Crossing into our country without permission is an administrative infraction. That means if you have a speeding ticket, you've committed a crime that is more serious than entering our country illegally. Don't get me started about Ellis Island.

People are the ultimate survival resource, the ultimate stockpile. Leadership is the ultimate skill.

As far as "working out", it looks fine to me. But then I speak English. Habla-ing Spanish needs to be on your to-do list. You're being invaded, and you've already been overrun. (Don't be afraid, though, all the heavy lifting has already been done, and it's not nearly as dangerous as it was just twenty years ago to be a minority. It will be fairly easy to transition to it.) There's a bi-ligual school just down the block here, and if you can't run a basic computer now, you're at a serious disadvantage in the labor market. By 2025, you will be at an even more serious disadvantage if you only speak one language.


----------



## SOCOM42 (Nov 9, 2012)

i live in a libtard state, MA.

For a short time my kid went to a magnet school in Worcester, the classes were in ****!!!

They did not bother instructing in English, WTF?

In 8 weeks she learned ****!!! Smart kid.

Why were the kids not taught in English???

Friggen libtards.


----------



## Kauboy (May 12, 2014)

Jammer Six said:


> Crossing into our country without permission is an administrative infraction. That means if you have a speeding ticket, you've committed a crime that is more serious than entering our country illegally.


Where in the world do you get this crap?
An "infraction" would be something like violating a city ordinance.
We're talking about federal law being broken.


> Sec. 275. [8 U.S.C. 1325]
> 
> (a) Any alien who (1) enters or attempts to enter the United States at any time or place other than as designated by immigration officers, or (2) eludes examination or inspection by immigration officers, or (3) attempts to enter or obtains entry to the United States by a willfully false or misleading representation or the willful concealment of a material fact, shall, for the first commission of any such offense, be fined under title 18, United States Code, or imprisoned not more than 6 months, or both, and, for a subsequent commission of any such offense, be fined under title 18, United States Code, or imprisoned not more than 2 years, or both.


A potential 6 month jail term FAR outweighs any penalty from a speeding ticket.
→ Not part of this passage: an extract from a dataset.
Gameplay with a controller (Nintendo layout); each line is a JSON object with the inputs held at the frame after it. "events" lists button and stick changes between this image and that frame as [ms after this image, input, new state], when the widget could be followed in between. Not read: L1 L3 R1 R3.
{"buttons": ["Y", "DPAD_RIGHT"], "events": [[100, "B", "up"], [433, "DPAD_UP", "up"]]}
Do you work hard to be this ignorant, or does it come naturally?


----------



## White Shadow (Jun 26, 2017)

Jammer Six said:


> Crossing into our country without permission is an administrative infraction. That means if you have a speeding ticket, you've committed a crime that is more serious than entering our country illegally. Don't get me started about Ellis Island.
> 
> People are the ultimate survival resource, the ultimate stockpile. Leadership is the ultimate skill.
> 
> As far as "working out", it looks fine to me. But then I speak English. Habla-ing Spanish needs to be on your to-do list. You're being invaded, and you've already been overrun. (Don't be afraid, though, all the heavy lifting has already been done, and it's not nearly as dangerous as it was just twenty years ago to be a minority. It will be fairly easy to transition to it.) There's a bi-ligual school just down the block here, and if you can't run a basic computer now, you're at a serious disadvantage in the labor market. By 2025, you will be at an even more serious disadvantage if you only speak one language.


You sound like a "better red than dead" guy.


----------



## Sasquatch (Dec 12, 2014)

"We don't allow Federal agents on our campuses". I'd like to see them try to stop the Federal agents. Besides, that is all bs theatrics. Trump isn't sending agents to round up dreamers at schools. It's become completely obvious all Liberals have hearing and comprehension problems. 
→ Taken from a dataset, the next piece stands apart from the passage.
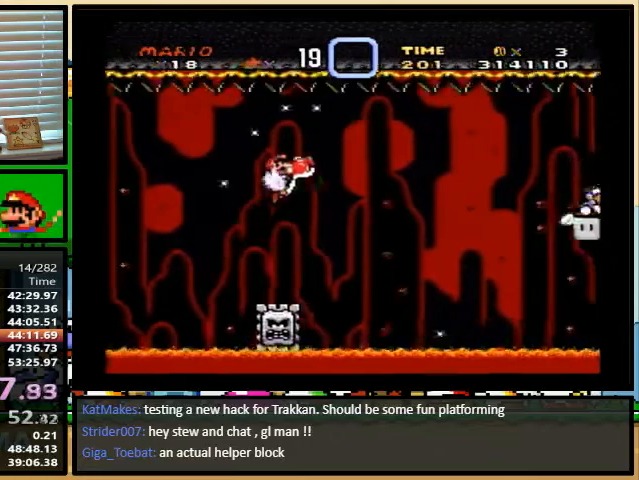
{"buttons": ["Y", "DPAD_RIGHT"], "events": [[100, "DPAD_UP", "down"], [367, "B", "down"], [467, "B", "up"], [500, "DPAD_UP", "up"]]}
Sent from my SM-G900V using Tapatalk


----------



## SGT E (Feb 25, 2015)

4 Million US Citizens / 22 to 28 year olds looking for jobs today in America...800,000 plus jobs held by dreamers making an average of 17$ an hour (From the news).

Good enough for me! Send em home! Want your life to get better...make your own country better!


----------



## SOCOM42 (Nov 9, 2012)

Jammer 6 , out with the Ellis island crap.
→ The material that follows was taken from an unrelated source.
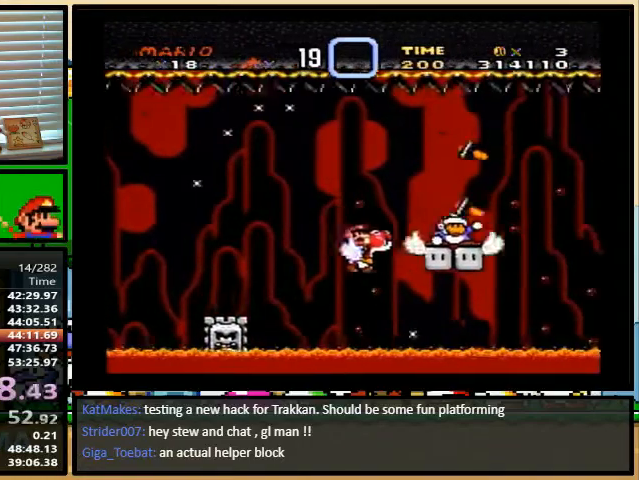
{"buttons": ["Y", "DPAD_UP", "DPAD_LEFT"], "events": [[33, "DPAD_DOWN", "down"], [100, "DPAD_DOWN", "up"], [233, "B", "down"], [233, "DPAD_LEFT", "down"], [233, "DPAD_RIGHT", "up"], [233, "DPAD_UP", "down"], [333, "B", "up"]]}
My grandparents came here in 1890's through there, they followed the law!

In the 60's I had more relatives from western Europe that tried to get here the same way, 

they were told they had to wait 10 years and gave up after seeing the ******* invasion, felt unwanted.

Meanwhile the friggen ******** were coming over in droves, then got amnesty!.

My relatives were well educated, all had degrees, jobs and sponsors waiting,

not good enough, they were white Christians that did not fit the LBJ libtard mold.

It pisses me off every time is see our border violated by this low IQ trash, 

and that the left says we should have compassion for them, F**K them.

My relatives honored the rule of law, they were fools, should have taken a page from the book of ****.

There is no question, the demonrats and the rest of the left wing trash wants us to evolve into a socialist euroturd model. 

Lines are being drawn for a showdown in the near future, let it be so.


----------



## RedLion (Sep 23, 2015)

Denton said:


> A kid comes here, thanks to his parents and a government that allows it. His parents move to a city that protects their existence as an illegal, and the kid goes to school, there. The kid knows English better than his mother tongue, and knows a lot more about where he is than he does about where he is from.
> 
> Thanks to a federal government that is unwilling to do its job and sanctuary cities that coddle the illegals, a humanitarian crap-storm has been created for these people.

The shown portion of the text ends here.